The complaint references an internal T-Mobile document, "T-Mobile Firsts: Paving the way one first at a time," which says that the company was responsible for the first Android handset, BlackBerry wireless e-mail, Sidekick and national WiFi hotspot access, among others.

AT&T and T-Mobile's parent company, Deutsche Telekom, both said they will defend the merger in court. "We are surprised and disappointed by today's action, particularly since we have met repeatedly with the Department of Justice and there was no indication from the DOJ that this action was being contemplated," AT&T's general counsel Wayne Watts said in a statement.

The company said it would request an expedited hearing. "We remain confident that this merger is in the best interest of consumers and our country, and the facts will prevail in court."

But consumer groups and Net neutrality advocates cheered the DOJ's move. "Those who care about the free and open Internet can breathe a sigh of relief," says S. Derek Turner, researcher director at Free Press. "The scuttling of this deal certainly means that AT&T will have less ability to impose their will on the wireless marketplace."

He adds that the merger would have left the market concentrated "in the hands of two companies (Verizon and AT&T) that are very hostile to Net neutrality."

In the past, AT&T riled neutrality advocates by restricting the SlingPlayer app to the Wi-Fi network. The carrier lifted the ban last year, after neutrality groups complained to the Federal Communications Commission.

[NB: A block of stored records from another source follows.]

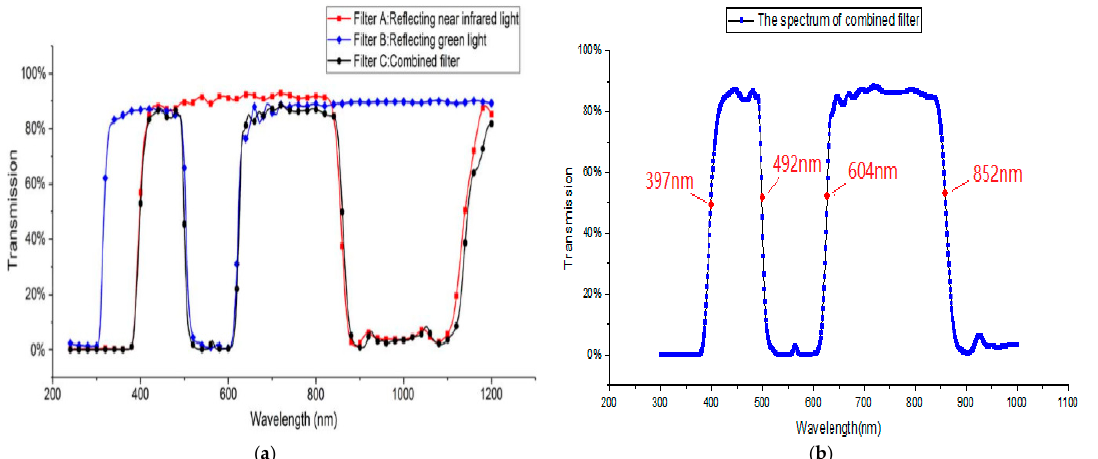
Figure 1. The splitting sunlight technology used polymer multilayer films to separate sunlight ( a ) The spectrum of the individual polymer films and ( b ) the spectrum of the combined polymer films.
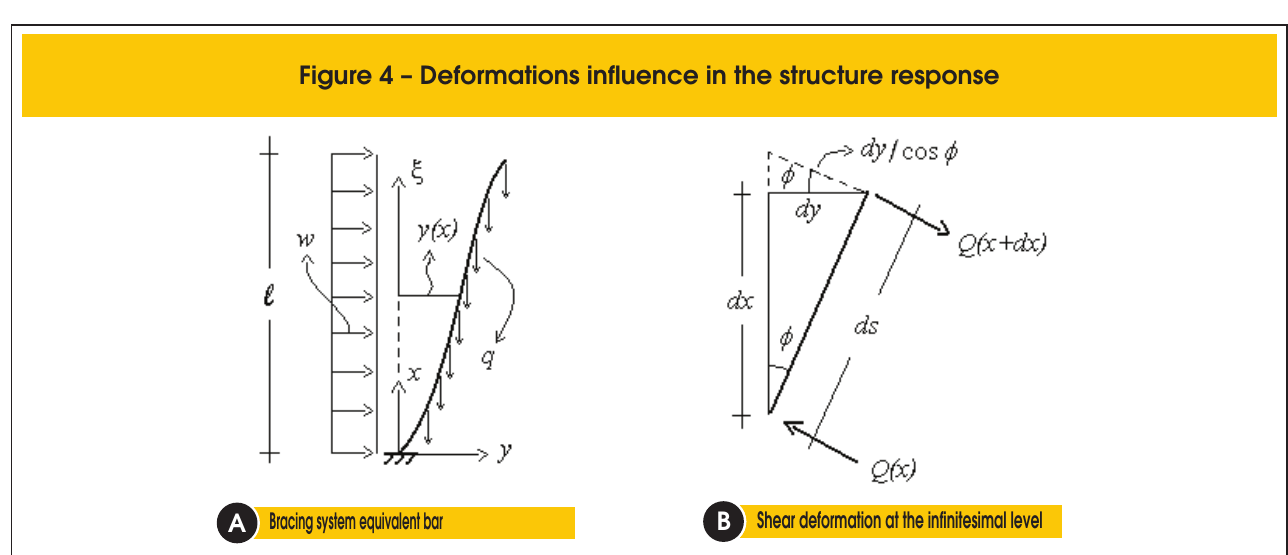
Figure 4 – Deformations influence in the structure response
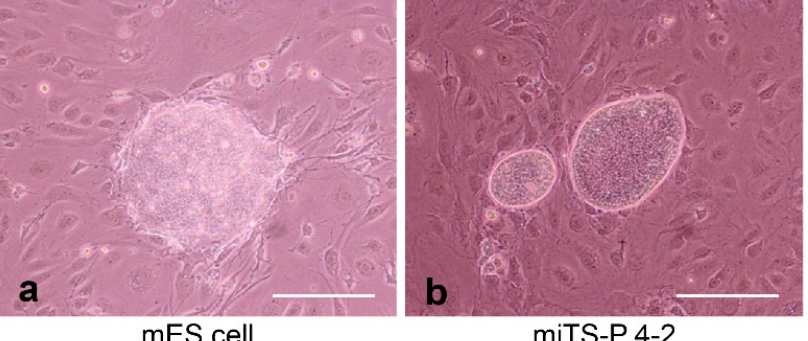
Figure 2. iTSCs (iTSC-P cells) generated from primary pancreatic cells isolated from non-obese diabetic (NOD) mice after transfection with an OSKM-expression vector. The resulting iTSC-P cells (miTS-P 4-2 in b) exhibit a cobblestone-like morphology, different from that of the mouse ESCs’ mole-like morphology (mES cells in a). We obtained these images from experiments performed exclusively for this review. Scale = 200 μ m.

In addition, in 2009 neutrality advocates asked the FCC to investigate whether AT&T and Apple were violating net neutrality principles by limiting Skype's usefulness on the iPhone. At the time, Apple refused to approve a Skype iPhone app for free telephone service that would have worked on AT&T's 3G network. Instead, the app only allows iPhone users to make calls with Skype on a Wi-Fi network. AT&T later dropped its opposition to VoIP apps on the iPhone.

Sen. Al Franken (D-Minn.) an ardent neutrality supporter, emerged as one of the leading opponents of the deal. Among other reasons, he argued that it would threaten neutrality. He praised the DOJ's move on Wednesday. "I'm glad the Justice Department recognizes that this merger would hurt consumers, and I hope that the court will agree and block it from moving forward."

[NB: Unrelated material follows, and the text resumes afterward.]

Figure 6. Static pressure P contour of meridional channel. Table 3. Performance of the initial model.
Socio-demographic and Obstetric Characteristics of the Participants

Currently, wireless providers appear to be free to engage in certain types of discrimination. Although the FCC voted last year to impose neutrality conditions that ban wireless providers from blocking competing applications or services, the controversial neutrality order doesn't prohibit wireless carriers from engaging in "unreasonable discrimination."

While it's not yet clear how courts will interpret the FCC's order -- which will not take effect until October at the earliest -- the rules appear to leave wireless companies free to forge deals to give certain content preferential treatment.

The FCC is independently reviewing AT&T's proposed buyout of T-Mobile. That agency can attempt to block the merger regardless of how the court rules on the DOJ's antitrust complaint.